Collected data
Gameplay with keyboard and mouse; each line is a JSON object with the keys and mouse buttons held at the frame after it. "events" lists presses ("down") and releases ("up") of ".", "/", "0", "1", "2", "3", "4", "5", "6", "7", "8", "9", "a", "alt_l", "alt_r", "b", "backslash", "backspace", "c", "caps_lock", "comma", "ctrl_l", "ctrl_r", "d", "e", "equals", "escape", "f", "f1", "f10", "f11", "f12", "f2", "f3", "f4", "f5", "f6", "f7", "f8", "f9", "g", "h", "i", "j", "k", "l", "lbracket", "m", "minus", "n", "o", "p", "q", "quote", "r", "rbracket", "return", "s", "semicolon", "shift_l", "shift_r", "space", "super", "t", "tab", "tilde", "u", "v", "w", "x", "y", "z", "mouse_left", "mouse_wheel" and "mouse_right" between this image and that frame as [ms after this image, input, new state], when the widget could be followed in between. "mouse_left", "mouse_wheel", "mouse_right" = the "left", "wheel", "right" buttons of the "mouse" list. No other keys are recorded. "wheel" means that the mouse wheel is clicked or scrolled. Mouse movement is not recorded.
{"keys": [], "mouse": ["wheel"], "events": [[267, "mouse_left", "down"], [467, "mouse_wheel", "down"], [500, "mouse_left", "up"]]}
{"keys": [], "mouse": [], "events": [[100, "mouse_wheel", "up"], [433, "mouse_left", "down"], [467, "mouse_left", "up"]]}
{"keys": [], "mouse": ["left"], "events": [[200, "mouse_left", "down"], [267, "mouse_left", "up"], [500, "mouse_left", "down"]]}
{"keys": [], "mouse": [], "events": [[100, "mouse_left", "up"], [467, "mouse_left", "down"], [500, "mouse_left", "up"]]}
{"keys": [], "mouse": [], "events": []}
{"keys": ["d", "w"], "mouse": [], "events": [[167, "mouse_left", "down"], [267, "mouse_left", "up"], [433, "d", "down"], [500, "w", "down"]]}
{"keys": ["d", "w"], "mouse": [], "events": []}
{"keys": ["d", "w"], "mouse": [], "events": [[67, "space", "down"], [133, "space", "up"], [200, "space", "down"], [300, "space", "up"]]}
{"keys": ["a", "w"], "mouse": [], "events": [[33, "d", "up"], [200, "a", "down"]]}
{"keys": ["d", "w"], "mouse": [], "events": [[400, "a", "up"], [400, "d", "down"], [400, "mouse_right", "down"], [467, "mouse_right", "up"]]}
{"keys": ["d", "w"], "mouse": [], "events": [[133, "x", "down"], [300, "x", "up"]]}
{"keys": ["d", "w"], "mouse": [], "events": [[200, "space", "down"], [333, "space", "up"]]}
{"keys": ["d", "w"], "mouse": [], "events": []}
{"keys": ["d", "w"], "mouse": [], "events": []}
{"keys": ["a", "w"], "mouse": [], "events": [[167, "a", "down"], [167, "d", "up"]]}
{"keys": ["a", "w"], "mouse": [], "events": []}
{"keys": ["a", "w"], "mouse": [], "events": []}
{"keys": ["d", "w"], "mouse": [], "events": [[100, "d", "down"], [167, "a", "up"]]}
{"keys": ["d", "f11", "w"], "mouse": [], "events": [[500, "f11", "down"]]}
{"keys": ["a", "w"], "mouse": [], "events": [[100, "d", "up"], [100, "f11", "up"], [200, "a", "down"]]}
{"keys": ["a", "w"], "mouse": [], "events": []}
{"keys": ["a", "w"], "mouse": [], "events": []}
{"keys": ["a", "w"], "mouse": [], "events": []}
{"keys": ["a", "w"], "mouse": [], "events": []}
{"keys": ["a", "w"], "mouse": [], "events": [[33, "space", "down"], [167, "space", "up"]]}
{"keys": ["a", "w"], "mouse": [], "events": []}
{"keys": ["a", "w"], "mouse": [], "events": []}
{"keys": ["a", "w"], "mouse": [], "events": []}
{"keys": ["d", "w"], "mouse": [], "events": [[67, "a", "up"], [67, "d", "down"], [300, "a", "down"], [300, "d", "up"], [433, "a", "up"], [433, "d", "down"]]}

## Task details
Check every line of the records, and copy the ones that hold the word "space".

## Task answer
Gameplay with keyboard and mouse; each line is a JSON object with the keys and mouse buttons held at the frame after it. "events" lists presses ("down") and releases ("up") of ".", "/", "0", "1", "2", "3", "4", "5", "6", "7", "8", "9", "a", "alt_l", "alt_r", "b", "backslash", "backspace", "c", "caps_lock", "comma", "ctrl_l", "ctrl_r", "d", "e", "equals", "escape", "f", "f1", "f10", "f11", "f12", "f2", "f3", "f4", "f5", "f6", "f7", "f8", "f9", "g", "h", "i", "j", "k", "l", "lbracket", "m", "minus", "n", "o", "p", "q", "quote", "r", "rbracket", "return", "s", "semicolon", "shift_l", "shift_r", "space", "super", "t", "tab", "tilde", "u", "v", "w", "x", "y", "z", "mouse_left", "mouse_wheel" and "mouse_right" between this image and that frame as [ms after this image, input, new state], when the widget could be followed in between. "mouse_left", "mouse_wheel", "mouse_right" = the "left", "wheel", "right" buttons of the "mouse" list. No other keys are recorded. "wheel" means that the mouse wheel is clicked or scrolled. Mouse movement is not recorded.
{"keys": ["d", "w"], "mouse": [], "events": [[67, "space", "down"], [133, "space", "up"], [200, "space", "down"], [300, "space", "up"]]}
{"keys": ["d", "w"], "mouse": [], "events": [[200, "space", "down"], [333, "space", "up"]]}
{"keys": ["a", "w"], "mouse": [], "events": [[33, "space", "down"], [167, "space", "up"]]}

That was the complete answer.